__TASK TO CARRY OUT__. Omit the images. Reproduce each line of the records exactly as it appears.

Object localization data
<<<<

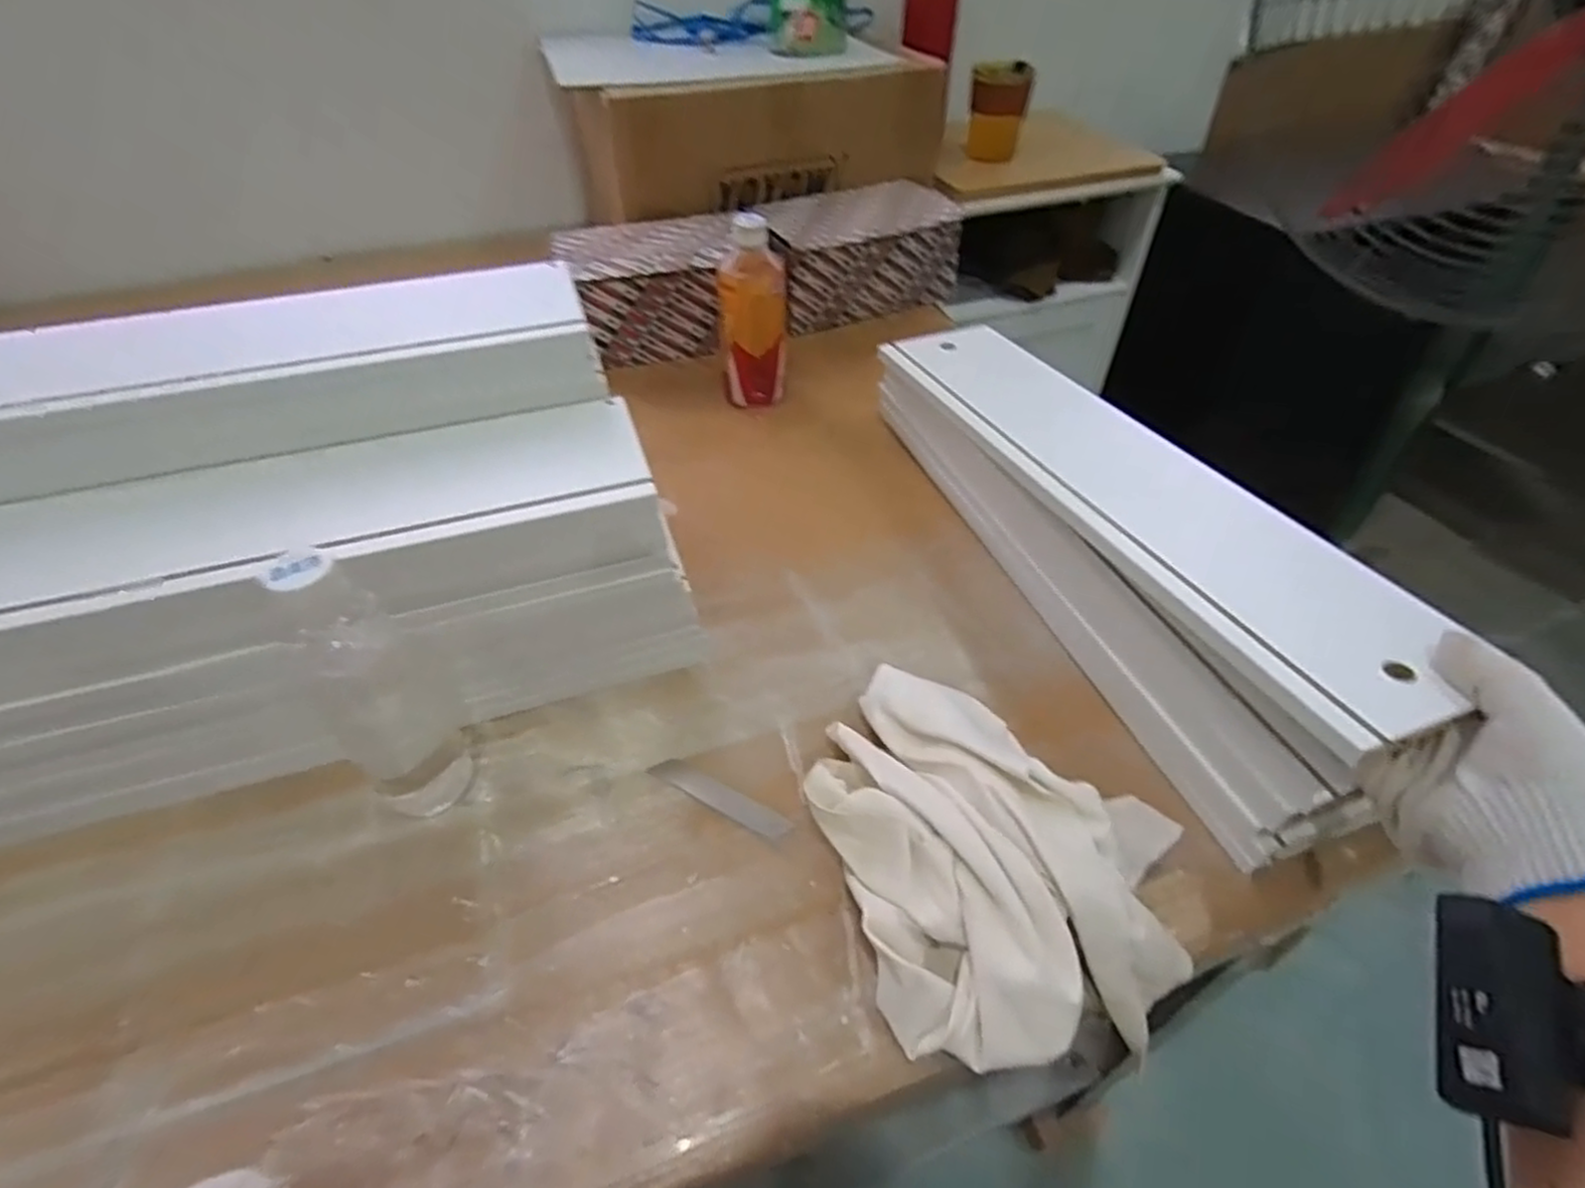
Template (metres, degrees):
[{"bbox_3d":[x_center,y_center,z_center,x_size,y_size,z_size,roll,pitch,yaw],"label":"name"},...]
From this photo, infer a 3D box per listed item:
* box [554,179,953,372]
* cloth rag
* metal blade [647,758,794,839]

>>>>

__YOUR SOLUTION__.
Template (metres, degrees):
[{"bbox_3d":[x_center,y_center,z_center,x_size,y_size,z_size,roll,pitch,yaw],"label":"name"},...]
From this photo, infer a 3D box per listed item:
* box [554,179,953,372]
* cloth rag
* metal blade [647,758,794,839]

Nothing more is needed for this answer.